Come from the south and you’ll encounter one gem after another, starting just a few miles along at Spooner Lake, part of Lake Tahoe State Park with 50 miles of hiking, equestrian and mountain biking trails here; the 2-mile trail around the lake is an easy stroll with many small pleasures along the way. Cost is $10 in summer, $7 in other seasons.

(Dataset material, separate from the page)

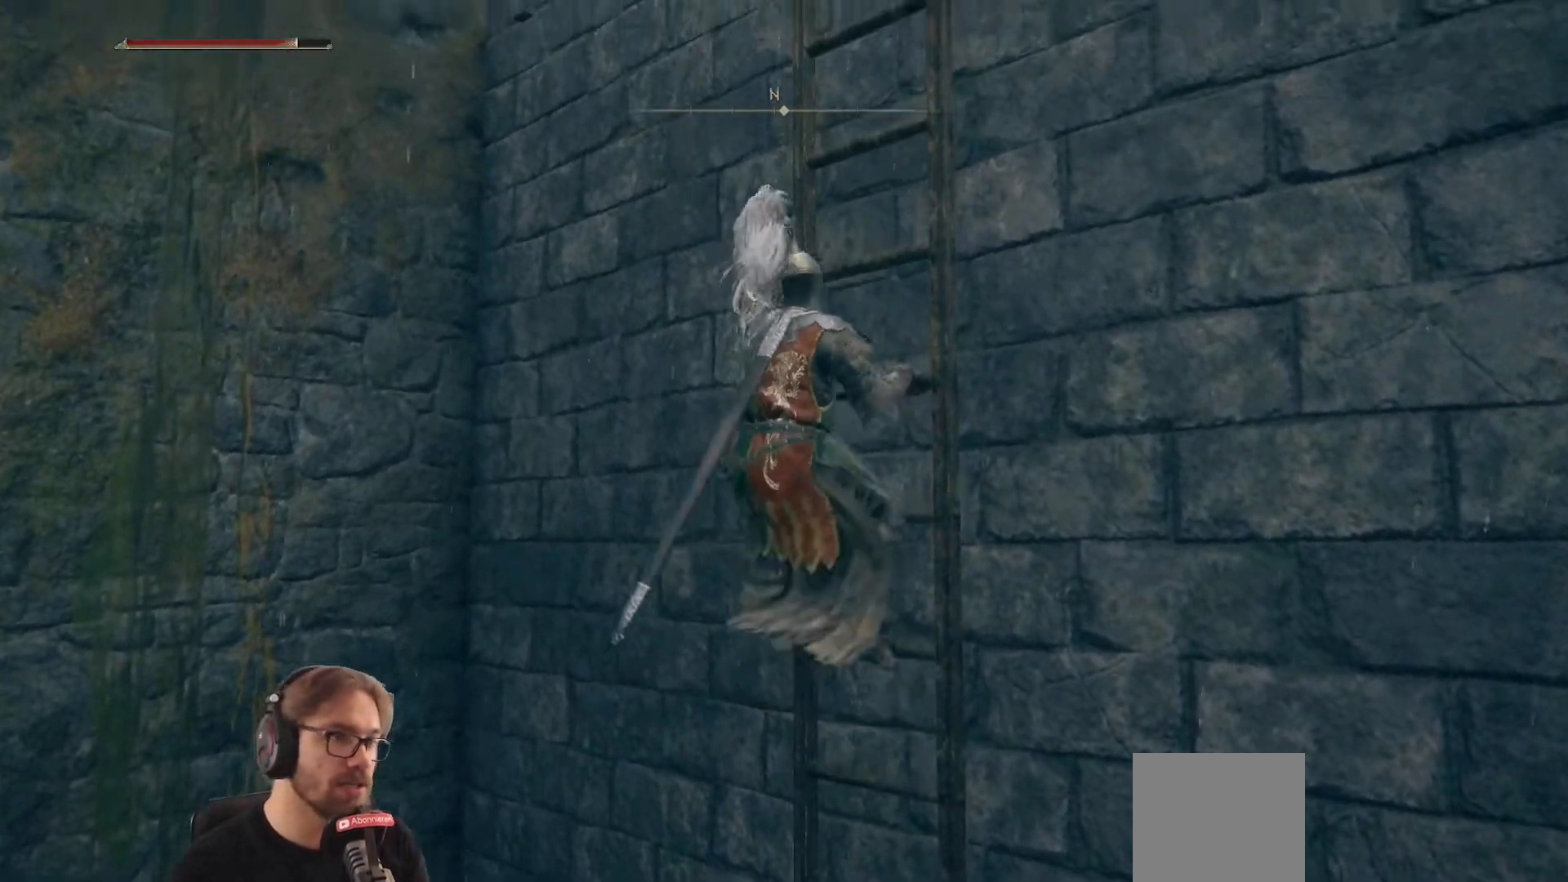
{"buttons": ["B"], "left_stick": "up", "right_stick": "center", "events": []}
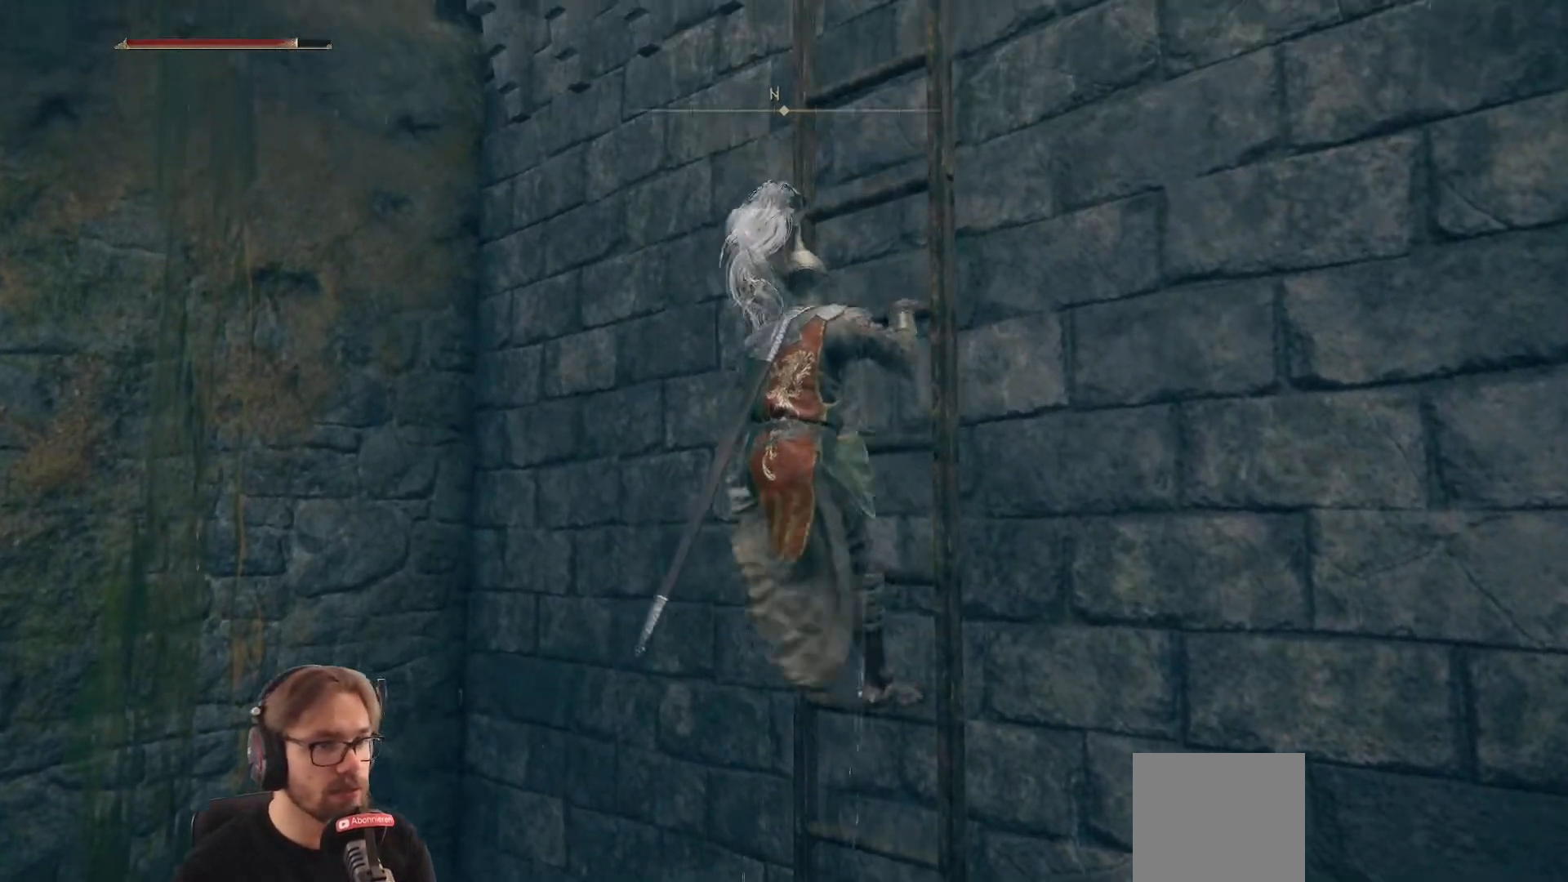
{"buttons": ["B"], "left_stick": "up", "right_stick": "center", "events": []}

Continuing north on Nevada 28 You will pass the entrance to Thunderbird Lodge, the estate of George Whittell whose eccentricities were financed by enormous wealth. Beautifully restored and maintained, it is available for tours which descend through a 600-foot tunnel to the boat house where the $5.1 million yacht Thunderbird is secured. One of the rooms along its length was his pet lion’s kennel, poker games were conducted in another. you can arrange the tour at Sand Harbor or at the Visitors Center farther into town.
As you approach Sand Harbor you’re passing above Clemens’ Cove. Mark Twain wrote in “Roughing It” about making a timber claim here in 1861, which involved building a brush lean-to and setting the forest on fire.
Sand Harbor State Park (8 am to one hour past sunset, 365 days a year. Drive in: $7 winter, $12/summer. Bike in: $2 Walk in $1) is almost magically beautiful. There is a Visitor Center, a bar & grill with a shaded deck, a boat launch, a couple of short scenic hikes, and you can rent kayaks and paddleboards. In winter the parking lots are kept clear of snow and you can take an unforgettable sleigh ride into the wintry woods. Do this.
The new East Shore Trail is being built from Lakeshore Drive in Incline Village to Sand Harbor, part of a planned 10-foot wide Lake Tahoe Bikeway that will go all around the Lake.
Further on are the hallowed grounds of the Ponderosa Ranch, fabled home of the Cartwright Family in the hugely popular television series “Bonanza“, now turned to other uses.
If ever a town needed a Visitor Center, it’s this one, and happily enough it has one at the eastern edge of town, dispensing detailed information to out-of-towners about all the ways to enjoy the lake: hiking and biking trails from the Flume Trail to the Ale Trail; the food, three dozen dining choices when you include Crystal Bay three miles farther along; the drink from the elegant Lone Eagle Grille on the water to the beer-shrine The Alibi in the industrial district to the comfortable Crosby’s in Christmas Tree Village; the nightlife — casinos at the Hyatt and at three more in Crystal Bay; and the lodging, the splendid Hyatt and in Crystal Bay both the Biltmore and the 9-room Border House.
Every other other settlement in Nevada formed itself around some natural activity center — a railroad depot, a mine, a ford of the river, a crossroads. After one false start in the 1880s, Incline Village formed around a golf course.
The false start came when the Sierra Nevada Wood & Lumber Company built a sawmill at Sand Harbor in 1878. From there the company built a narrow-gauge railway to haul the cut lumber and cordwood to the foot of “The Great Incline”. This was a minor miracle of engineering the company built to haul the wood to the top of the mountain, a double-track of narrow-gauge rails with cross ties on a solid log bed. As four loaded cars were being hauled up on the endless cable by the steam engine at the top, four empties were let down the other pair of rails. Near the top of the Incline the rise was 8 feet in every 12, a 67 percent grade; the 8,000-foot cable weighed 7 tons.
At the top the logs went into a V-flume that carried them rapidly through the Virginia City Water Company’s 4,000 foot tunnel and on down the steep east slope to Lakeview north of Carson City. There it was loaded onto flatcars of the V&T and hauled to the Comstock.
The company ceased operations in 1895, and everyone left with what they could carry and abandoned the rest.
In 1960 there were only four houses where Incline Village is now, and the place didn’t have a name any more. Then the Crystal Bay Development Company began to cut roads and develop beaches, a ski area and a Robert Trent Jones golf course which became famous. Some of the people who came to play golf fell under Tahoe’s spell, so that much of the early residential development was strips of second homes not far from the fairways.